START THE INPUT
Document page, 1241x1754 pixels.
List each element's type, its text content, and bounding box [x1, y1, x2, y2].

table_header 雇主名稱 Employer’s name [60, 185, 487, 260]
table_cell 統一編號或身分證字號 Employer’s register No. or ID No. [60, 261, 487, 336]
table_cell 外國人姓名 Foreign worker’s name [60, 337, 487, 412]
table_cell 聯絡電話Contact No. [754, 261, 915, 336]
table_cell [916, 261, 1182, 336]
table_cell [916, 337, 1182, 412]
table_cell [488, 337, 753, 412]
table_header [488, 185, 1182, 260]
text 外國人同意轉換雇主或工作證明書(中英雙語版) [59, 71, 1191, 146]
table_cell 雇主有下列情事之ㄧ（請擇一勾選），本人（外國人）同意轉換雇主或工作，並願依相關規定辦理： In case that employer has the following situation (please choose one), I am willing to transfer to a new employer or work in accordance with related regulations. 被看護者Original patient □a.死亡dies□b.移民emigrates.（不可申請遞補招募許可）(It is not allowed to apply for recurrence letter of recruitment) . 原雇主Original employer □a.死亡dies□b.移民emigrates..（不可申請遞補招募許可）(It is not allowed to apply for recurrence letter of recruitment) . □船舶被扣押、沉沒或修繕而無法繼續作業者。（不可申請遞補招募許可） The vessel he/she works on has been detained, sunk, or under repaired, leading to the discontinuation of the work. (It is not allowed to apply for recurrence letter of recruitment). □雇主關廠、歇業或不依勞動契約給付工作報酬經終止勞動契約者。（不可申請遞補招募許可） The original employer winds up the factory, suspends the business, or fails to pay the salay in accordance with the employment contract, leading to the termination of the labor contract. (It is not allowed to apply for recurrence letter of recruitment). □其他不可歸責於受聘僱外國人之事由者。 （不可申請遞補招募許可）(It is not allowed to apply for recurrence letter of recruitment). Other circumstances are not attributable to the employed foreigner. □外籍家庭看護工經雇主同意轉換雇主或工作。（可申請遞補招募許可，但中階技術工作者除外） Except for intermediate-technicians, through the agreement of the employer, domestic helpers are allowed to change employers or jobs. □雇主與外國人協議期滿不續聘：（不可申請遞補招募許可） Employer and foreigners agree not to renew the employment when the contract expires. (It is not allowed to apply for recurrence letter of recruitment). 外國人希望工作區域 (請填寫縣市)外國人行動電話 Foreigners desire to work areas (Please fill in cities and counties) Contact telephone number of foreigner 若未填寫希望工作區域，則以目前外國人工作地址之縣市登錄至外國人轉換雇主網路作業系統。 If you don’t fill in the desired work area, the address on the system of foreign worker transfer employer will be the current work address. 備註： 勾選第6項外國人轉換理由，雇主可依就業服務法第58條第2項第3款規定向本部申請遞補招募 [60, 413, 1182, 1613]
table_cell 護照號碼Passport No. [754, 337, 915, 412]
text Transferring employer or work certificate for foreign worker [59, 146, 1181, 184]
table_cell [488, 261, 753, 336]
END THE INPUT
Copy the listing above line for line, without any changes.

Document page, 1241x1754 pixels.
List each element's type, its text content, and bounding box [x1, y1, x2, y2].

table_header 雇主名稱 Employer’s name [60, 185, 487, 260]
table_cell 統一編號或身分證字號 Employer’s register No. or ID No. [60, 261, 487, 336]
table_cell 外國人姓名 Foreign worker’s name [60, 337, 487, 412]
table_cell 聯絡電話Contact No. [754, 261, 915, 336]
table_cell [916, 261, 1182, 336]
table_cell [916, 337, 1182, 412]
table_cell [488, 337, 753, 412]
table_header [488, 185, 1182, 260]
text 外國人同意轉換雇主或工作證明書(中英雙語版) [59, 71, 1191, 146]
table_cell 雇主有下列情事之ㄧ（請擇一勾選），本人（外國人）同意轉換雇主或工作，並願依相關規定辦理： In case that employer has the following situation (please choose one), I am willing to transfer to a new employer or work in accordance with related regulations. 被看護者Original patient □a.死亡dies□b.移民emigrates.（不可申請遞補招募許可）(It is not allowed to apply for recurrence letter of recruitment) . 原雇主Original employer □a.死亡dies□b.移民emigrates..（不可申請遞補招募許可）(It is not allowed to apply for recurrence letter of recruitment) . □船舶被扣押、沉沒或修繕而無法繼續作業者。（不可申請遞補招募許可） The vessel he/she works on has been detained, sunk, or under repaired, leading to the discontinuation of the work. (It is not allowed to apply for recurrence letter of recruitment). □雇主關廠、歇業或不依勞動契約給付工作報酬經終止勞動契約者。（不可申請遞補招募許可） The original employer winds up the factory, suspends the business, or fails to pay the salay in accordance with the employment contract, leading to the termination of the labor contract. (It is not allowed to apply for recurrence letter of recruitment). □其他不可歸責於受聘僱外國人之事由者。 （不可申請遞補招募許可）(It is not allowed to apply for recurrence letter of recruitment). Other circumstances are not attributable to the employed foreigner. □外籍家庭看護工經雇主同意轉換雇主或工作。（可申請遞補招募許可，但中階技術工作者除外） Except for intermediate-technicians, through the agreement of the employer, domestic helpers are allowed to change employers or jobs. □雇主與外國人協議期滿不續聘：（不可申請遞補招募許可） Employer and foreigners agree not to renew the employment when the contract expires. (It is not allowed to apply for recurrence letter of recruitment). 外國人希望工作區域 (請填寫縣市)外國人行動電話 Foreigners desire to work areas (Please fill in cities and counties) Contact telephone number of foreigner 若未填寫希望工作區域，則以目前外國人工作地址之縣市登錄至外國人轉換雇主網路作業系統。 If you don’t fill in the desired work area, the address on the system of foreign worker transfer employer will be the current work address. 備註： 勾選第6項外國人轉換理由，雇主可依就業服務法第58條第2項第3款規定向本部申請遞補招募 [60, 413, 1182, 1613]
table_cell 護照號碼Passport No. [754, 337, 915, 412]
text Transferring employer or work certificate for foreign worker [59, 146, 1181, 184]
table_cell [488, 261, 753, 336]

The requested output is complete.